In the weeks following Andy’s death, Morgan and her dad had created a duplicate pod, programmed identically, so they’d have an idea of the life span of the pod hooked to Big Mother. The duplicate hung on the wall across from A.J.’s desk, its battery still chugging. Morgan’s calculations said it had a ten-year life, but there was no way to predict such a thing with total accuracy. So far, so good. Each spring for the last nine years, the duplicate unit came alive right on schedule and beeped steadily for seven days.

  “I’m going home, Dad. I’ll pick up something for supper.”

  “I’ll be along in a while.”

  “All right.”

  “Tell Johnny he needs to get his gear together.

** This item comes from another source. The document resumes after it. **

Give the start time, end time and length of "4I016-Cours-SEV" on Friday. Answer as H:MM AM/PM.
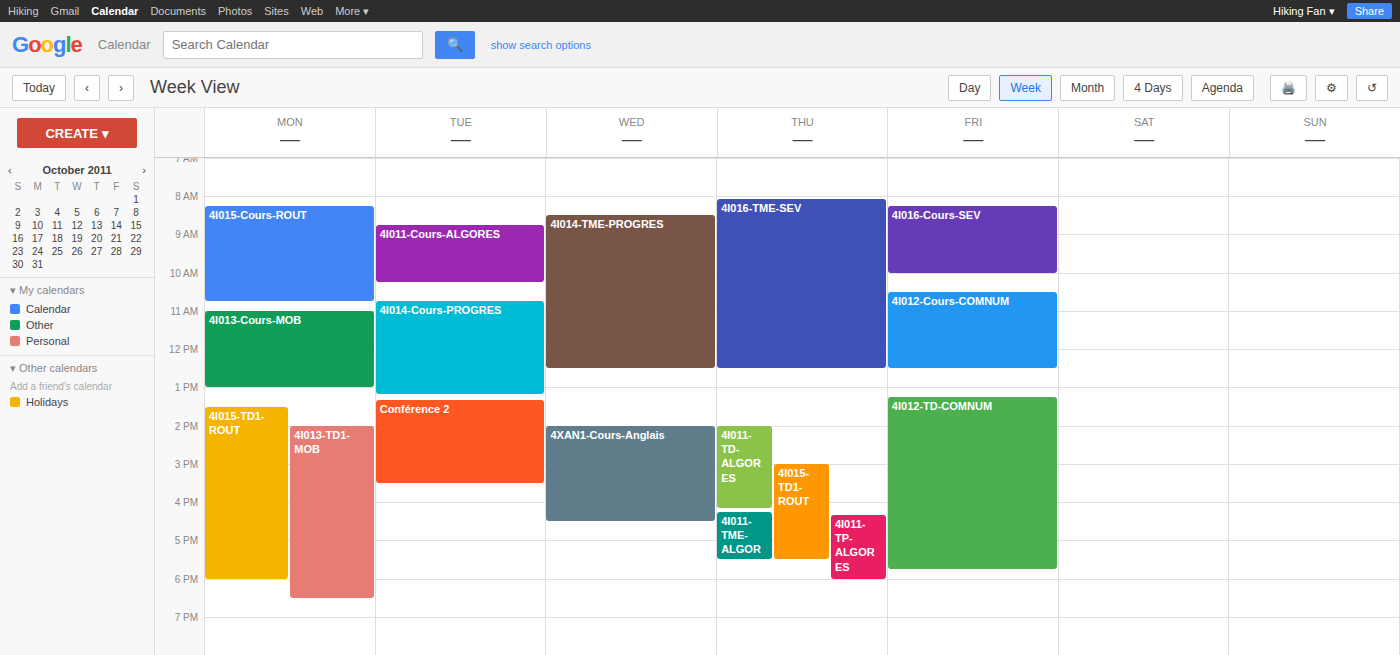
8:15 AM to 10:00 AM, 1 hour 45 minutes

Tomorrow we’re heading to Abaco. We have to be close by when she surfaces.”

  “All right, Dad.”

  “And you’re coming, right? To Marsh Harbor?”

  “I don’t know. There’s a lot of work around here.”

  He let go of the mouse and swiveled his chair around to face her.

  “This could be our last shot,” he said. “That battery’s about to give out. It’s now or never, Morgan.”

  “It’s a busy time, Dad. A lot of things around here need my attention.”

  He reached out and took her hand in his. His palm was roughened from boat work and fishing, the hand of a laborer.

  “Family, Morgan. It’s more important than business.”

  “Is it, Dad?”

  His dark eyes took her in and he gave her a quick boyish smile. The smile her mother must have fallen in love with. This man who had once been so easy and fun-loving, brimming with dreams and self-confidence. Nothing like the dark set of his mouth that dominated his appearance these last few years as his attention to the world dwindled to a fine point. Until all his energy, all his time and intelligence was focused on that one thing, a blue marlin swimming somewhere in the oceans of the world. Big Mother.

  “Family,” he said, a brief light filling his smile. “It’s everything, Morgan. The whole ball of wax.”

  She nodded and said okay, yes, she would go along this one last time.

  “Good. Maybe you’ll be like your mother. She always brought us luck.”

  “Yeah,” Morgan said. “A lot of luck.”

  “It wouldn’t be right if you weren’t there.”